In short, some soils have the ability to hold onto (sequester) a HUGE amount of carbon. And which soils are they? The incredibly healthy ones, of course! By measuring the amount of carbon in their soils, and then undertaking activities which will increase the amount of carbon in their soils, farmers can then measure this increase in carbon and sell the difference as ‘carbon credits’ on a contractual basis. From here on in it gets a bit more complicated, so I’ll stick to the exciting bit: Farmers can get Paid to build Really Healthy Soil.
Really Healthy Soil does not come in a packet. It does not come from the local outlet of the chemical company who have been pushing their wares on western Farmers for 50 years.
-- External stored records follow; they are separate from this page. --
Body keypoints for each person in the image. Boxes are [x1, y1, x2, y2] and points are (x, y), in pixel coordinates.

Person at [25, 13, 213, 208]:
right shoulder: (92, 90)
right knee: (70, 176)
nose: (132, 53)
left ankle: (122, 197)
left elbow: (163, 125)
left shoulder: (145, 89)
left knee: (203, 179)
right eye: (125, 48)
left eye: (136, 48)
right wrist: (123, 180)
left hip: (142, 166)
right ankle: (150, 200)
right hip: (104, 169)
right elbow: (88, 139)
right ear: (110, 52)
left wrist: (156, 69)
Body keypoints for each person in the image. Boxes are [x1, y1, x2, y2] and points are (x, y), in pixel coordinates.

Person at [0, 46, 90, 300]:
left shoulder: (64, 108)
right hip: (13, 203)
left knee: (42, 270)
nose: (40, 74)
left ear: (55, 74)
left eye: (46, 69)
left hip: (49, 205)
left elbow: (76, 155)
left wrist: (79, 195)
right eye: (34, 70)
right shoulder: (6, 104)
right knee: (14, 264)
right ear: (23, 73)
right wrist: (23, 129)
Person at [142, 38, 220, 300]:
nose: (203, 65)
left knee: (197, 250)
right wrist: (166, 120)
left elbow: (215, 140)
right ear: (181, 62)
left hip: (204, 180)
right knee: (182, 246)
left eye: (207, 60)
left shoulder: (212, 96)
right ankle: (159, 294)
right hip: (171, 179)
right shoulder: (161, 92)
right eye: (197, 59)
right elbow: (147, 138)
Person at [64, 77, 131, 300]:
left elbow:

It comes from real land management – sustainable farming practices that don’t rip up, wear down, wear out, dry out or poison the earth, the ecosystem, or us.
Really healthy soil, which is a full-on, kick-ass ecosystem of microfauna, plants, roots and fungi, also happens to be… well… what everyone wants anyway… so… it’s really quite a good idea. Farmers can get paid to basically repair their farms to a state where the soil is once more capable of holding life without the incredible amount of chemical and high-energy inputs that broadscale and intensive farming currently involves. Hurrah to that.
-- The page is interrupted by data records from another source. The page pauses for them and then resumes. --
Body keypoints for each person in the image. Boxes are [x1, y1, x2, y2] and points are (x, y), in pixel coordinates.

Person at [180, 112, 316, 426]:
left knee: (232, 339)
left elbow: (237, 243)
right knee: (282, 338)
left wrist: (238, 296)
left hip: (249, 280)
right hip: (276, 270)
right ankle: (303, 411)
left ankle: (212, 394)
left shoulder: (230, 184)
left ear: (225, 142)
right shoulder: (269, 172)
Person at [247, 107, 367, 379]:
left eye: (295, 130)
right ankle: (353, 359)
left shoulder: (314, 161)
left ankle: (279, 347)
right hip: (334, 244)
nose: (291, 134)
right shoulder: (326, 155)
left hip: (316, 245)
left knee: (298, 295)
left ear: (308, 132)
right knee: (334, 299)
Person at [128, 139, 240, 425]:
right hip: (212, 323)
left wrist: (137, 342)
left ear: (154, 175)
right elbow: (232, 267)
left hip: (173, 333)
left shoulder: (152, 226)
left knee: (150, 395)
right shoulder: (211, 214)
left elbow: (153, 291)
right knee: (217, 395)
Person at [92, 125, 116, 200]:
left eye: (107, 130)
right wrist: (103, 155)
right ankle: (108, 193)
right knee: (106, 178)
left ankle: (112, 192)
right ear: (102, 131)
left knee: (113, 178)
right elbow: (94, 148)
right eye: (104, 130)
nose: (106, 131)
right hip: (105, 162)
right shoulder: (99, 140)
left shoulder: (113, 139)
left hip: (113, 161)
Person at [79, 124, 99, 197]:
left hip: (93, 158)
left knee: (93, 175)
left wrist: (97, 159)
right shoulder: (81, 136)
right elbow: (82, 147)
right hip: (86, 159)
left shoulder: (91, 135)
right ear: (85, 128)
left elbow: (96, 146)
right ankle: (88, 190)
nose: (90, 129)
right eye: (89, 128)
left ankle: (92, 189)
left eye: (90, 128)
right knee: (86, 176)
So this conference was great fun. A mixture of speakers which covered a wide spectrum of voices involved (or wanting to be involved) in this concept… with a couple of notable exceptions, the attitude of speakers was positive and inclusive. It was really great to see a mixture of old-timers and younger farmers from across Australia who really did give a damn about the future, daunting as it may be (especially when you’re an Australian farmer). It did seem to me that most of the people there were either involved with, or wanting to be involved with, farming practices that were actually sustainable in the long term.
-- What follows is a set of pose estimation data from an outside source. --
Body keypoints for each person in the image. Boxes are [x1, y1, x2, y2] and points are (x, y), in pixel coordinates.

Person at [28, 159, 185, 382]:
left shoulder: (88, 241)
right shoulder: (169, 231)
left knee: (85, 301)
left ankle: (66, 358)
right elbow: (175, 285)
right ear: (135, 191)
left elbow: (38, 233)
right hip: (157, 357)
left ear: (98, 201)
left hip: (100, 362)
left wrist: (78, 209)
Speakers and projects of note:
- Mike Walsh: speaking from the Chicago Climate Exchange in the US via video conference on carbon trading in the US.
- Col Seis: great example of some funky techniques around pasture cropping and ‘biological farming’ (a nebulous term, but still…). One of his crops is native grass seed.
- Cam McKellar: biodynamics in a broad-ish-scale context – and lots of pasture cropping.
- David Marsh: “harvest the interest, not the capital from the landscape”… what a guy – dyed-in-the-wool type old-school farmer.
- Louisa Keily : one of the organizers of the conference, talking on soil carbon trading schemes which might actually work.
If anyone’s interested, I believe the Carbon Farmers mob will be putting the whole conference and all the presentations online soon. And if you’re feeling particularly chipper, you can check out various recent reports released by the Climate Institute and Greenhouse2007.
And then once you’ve read those reports, go dig a vege garden. Or have a stiff drink. Or even better, go have a stiff drink in a vege garden, while resolutely deciding apon your chosen positive course of action, rather than crumpling and locking yourself in a cupboard. And bend down and give the soil (albeit probably beneath concrete and other impediments) beneath your feet a bit of a pat and offer a word of thanks… because everything that sustains our species, at some point in its cycle, depends on soil to exist.